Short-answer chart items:
════════════════

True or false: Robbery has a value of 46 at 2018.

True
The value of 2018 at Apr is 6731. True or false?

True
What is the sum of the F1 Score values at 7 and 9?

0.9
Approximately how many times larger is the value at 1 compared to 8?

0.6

════════════════

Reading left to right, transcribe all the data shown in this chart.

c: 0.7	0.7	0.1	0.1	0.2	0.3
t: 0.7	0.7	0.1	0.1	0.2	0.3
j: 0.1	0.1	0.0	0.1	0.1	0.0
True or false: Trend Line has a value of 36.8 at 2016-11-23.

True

════════════════

Count the lines in the items above that contain the string "false", and reply with the number alone.

* [Exercise result] 3